Vergonha de se maquiar
Já ouviu falar em “make up shaming”? A expressão, definida como o ato de fazer uma pessoa se sentir culpada por se maquiar, popularizou-se depois que a youtuber norte-americana Nikki Tutorials publicou uma série de vídeos para criticar a atitude e mostrar o impacto positivo da maquiagem na autoestima das mulheres. “Todas sofrem com o ‘make up shaming’, mas as negras muito mais”, afirma Bruna.
Acusações de que elas estão tentando clarear a pele são comuns nas redes sociais e em fóruns da internet. “Esse pensamento é equivocado e contraditório. Acusam a negra de querer embranquecer, mas a maior parte das maquiagens fica clara no rosto dela. A indústria cosmética deixa como única alternativa usar um produto clareador, e depois a mulher é a culpada.
Em muitos casos, a escassez de bases, principalmente envolvendo marcas de luxo, deve-se à crença de que mulheres negras não têm condições financeiras para comprar itens de beleza de alto custo e, portanto, não constituem um nicho rentável. “Tem-se como expressão do racismo a ideia de que o lugar das pessoas negras é a pobreza. A falta de diversidade de tons só mostra que, para muitos, negros não podem pertencer às camadas médias e altas da sociedade”, afirma Bruna.
Esse pensamento não poderia estar mais errado: um levantamento feito pela revista “Essence” mostrou que as afro-americanas gastam US$ 7.5 bilhões anualmente em produtos de beleza, o equivalente a mais de R$ 24 bilhões. Esse achado veio à tona no painel de discussão “Smart Beauty V: A Revealing Look at the Mindset of Passionate African-American Beauty Consumers” (“Beleza Inteligente V: Um Olhar Revelador sobre a Mentalidade das Consumidoras Entusiastas de Beleza Afro-Americanas”, em tradução livre), organizado pela revista. A pesquisa também revelou que as afro-americanas são grandes consumidoras de itens de grifes aspiracionais, como Chanel e Versace, principalmente porque procuram produtos de marcas confiáveis, de qualidade e que reflitam seu estilo.
“Esse é um exemplo claro de ‘miopia de marketing’, fenômeno que acontece quando a indústria não tem visão do mercado em que atua”, observa Alcidney Sentallin, professor de Gestão Financeira da IBE-FGV e consultor de negócios, de São Paulo. Para Regina Diniz, analista do Sebrae e coordenadora da carteira de Higiene Pessoal, Perfumaria e Cosméticos, permitir que essas mulheres se sintam representadas na mídia não resolveria a questão, mas já seria um grande avanço.

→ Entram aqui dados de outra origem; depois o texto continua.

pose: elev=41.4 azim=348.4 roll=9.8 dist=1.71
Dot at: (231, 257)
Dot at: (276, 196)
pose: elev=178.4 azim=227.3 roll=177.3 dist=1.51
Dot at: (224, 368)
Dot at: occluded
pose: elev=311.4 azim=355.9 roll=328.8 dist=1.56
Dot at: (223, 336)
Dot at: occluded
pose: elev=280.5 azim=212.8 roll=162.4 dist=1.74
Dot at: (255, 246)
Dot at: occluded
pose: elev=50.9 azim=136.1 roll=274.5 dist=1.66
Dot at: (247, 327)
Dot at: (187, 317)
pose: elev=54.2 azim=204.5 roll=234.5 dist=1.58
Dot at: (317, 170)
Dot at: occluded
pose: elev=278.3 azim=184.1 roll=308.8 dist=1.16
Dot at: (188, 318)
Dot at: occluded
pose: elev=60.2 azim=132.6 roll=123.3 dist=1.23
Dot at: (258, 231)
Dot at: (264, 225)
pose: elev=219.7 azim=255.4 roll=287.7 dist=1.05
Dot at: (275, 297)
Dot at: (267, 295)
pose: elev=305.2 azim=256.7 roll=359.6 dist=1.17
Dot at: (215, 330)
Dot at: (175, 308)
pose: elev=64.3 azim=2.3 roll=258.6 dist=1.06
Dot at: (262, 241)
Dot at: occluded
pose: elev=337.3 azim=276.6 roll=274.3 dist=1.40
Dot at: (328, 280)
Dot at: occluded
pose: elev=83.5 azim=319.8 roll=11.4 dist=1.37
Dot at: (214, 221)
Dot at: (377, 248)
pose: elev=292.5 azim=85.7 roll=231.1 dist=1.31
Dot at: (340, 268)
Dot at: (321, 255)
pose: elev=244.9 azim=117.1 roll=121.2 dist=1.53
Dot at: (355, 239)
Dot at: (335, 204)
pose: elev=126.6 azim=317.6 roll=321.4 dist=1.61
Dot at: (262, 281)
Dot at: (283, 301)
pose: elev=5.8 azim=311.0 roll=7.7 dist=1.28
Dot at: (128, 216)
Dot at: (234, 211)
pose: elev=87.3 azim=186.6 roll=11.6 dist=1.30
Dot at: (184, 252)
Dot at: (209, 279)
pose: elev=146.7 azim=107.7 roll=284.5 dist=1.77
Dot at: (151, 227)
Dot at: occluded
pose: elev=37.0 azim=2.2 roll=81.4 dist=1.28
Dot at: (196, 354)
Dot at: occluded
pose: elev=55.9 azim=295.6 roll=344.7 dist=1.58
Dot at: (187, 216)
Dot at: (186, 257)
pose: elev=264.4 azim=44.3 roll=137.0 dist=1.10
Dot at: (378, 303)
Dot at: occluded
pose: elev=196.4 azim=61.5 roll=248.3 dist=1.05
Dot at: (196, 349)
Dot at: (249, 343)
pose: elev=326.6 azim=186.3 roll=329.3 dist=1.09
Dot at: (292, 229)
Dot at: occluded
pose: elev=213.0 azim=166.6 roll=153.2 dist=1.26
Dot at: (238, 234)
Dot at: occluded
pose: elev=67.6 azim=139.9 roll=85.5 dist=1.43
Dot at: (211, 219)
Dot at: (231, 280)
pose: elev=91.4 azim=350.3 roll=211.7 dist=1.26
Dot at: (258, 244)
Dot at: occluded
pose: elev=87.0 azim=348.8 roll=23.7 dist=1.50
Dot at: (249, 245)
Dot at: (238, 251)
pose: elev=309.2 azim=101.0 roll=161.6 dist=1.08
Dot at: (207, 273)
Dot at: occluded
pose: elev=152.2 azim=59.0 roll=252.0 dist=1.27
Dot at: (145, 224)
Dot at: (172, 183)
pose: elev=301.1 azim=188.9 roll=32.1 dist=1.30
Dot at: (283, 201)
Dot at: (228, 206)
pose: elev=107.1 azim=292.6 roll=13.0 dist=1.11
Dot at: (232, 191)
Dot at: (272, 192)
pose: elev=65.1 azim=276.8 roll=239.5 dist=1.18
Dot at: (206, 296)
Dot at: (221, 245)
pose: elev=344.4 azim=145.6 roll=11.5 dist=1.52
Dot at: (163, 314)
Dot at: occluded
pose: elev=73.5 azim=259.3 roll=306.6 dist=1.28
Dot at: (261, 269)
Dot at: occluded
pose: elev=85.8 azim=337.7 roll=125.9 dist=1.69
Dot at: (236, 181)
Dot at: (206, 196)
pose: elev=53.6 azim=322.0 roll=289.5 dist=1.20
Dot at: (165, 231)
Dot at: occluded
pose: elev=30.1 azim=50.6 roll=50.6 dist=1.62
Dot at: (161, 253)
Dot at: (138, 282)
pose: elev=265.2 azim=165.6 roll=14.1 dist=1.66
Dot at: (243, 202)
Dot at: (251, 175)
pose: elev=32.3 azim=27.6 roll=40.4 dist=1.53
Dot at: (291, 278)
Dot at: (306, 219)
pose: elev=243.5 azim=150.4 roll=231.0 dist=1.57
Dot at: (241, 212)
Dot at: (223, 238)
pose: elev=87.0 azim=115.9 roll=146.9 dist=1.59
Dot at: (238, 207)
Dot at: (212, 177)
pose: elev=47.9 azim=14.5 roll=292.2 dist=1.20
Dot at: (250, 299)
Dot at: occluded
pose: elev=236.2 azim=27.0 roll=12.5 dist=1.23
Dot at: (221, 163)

“A indústria faria muito por elas se incluísse mais negras em suas campanhas publicitárias e fizesse com que elas se vissem na televisão e nas páginas de revistas”, argumenta. De acordo com Bruna Pereira, mesmo quando empresas elegem negras como garotas-propaganda, elas têm a pele mais clara, como as cantoras Beyoncé e Rihanna. “A ‘mulata’ sempre foi mais palatável aos olhos de sociedades racistas. Pode observar que nas propagandas sempre há apenas uma negra, escolhida justamente para passar a ideia de representatividade. É como se existisse uma gama de mulheres brancas, mas apenas um tipo de mulher negra –geralmente, de pele clara”, denuncia.
Sentallin acredita que o caminho para a inclusão racial está na mudança de visão das grandes empresas. “As negras têm necessidades não atendidas e um imenso desejo de se afirmar com orgulho de sua raça. Falta às marcas investimento em pesquisas e o entendimento de que esse é um nicho inexplorado e repleto de possibilidades. Quando isso acontecer, teremos dado um grande passo.”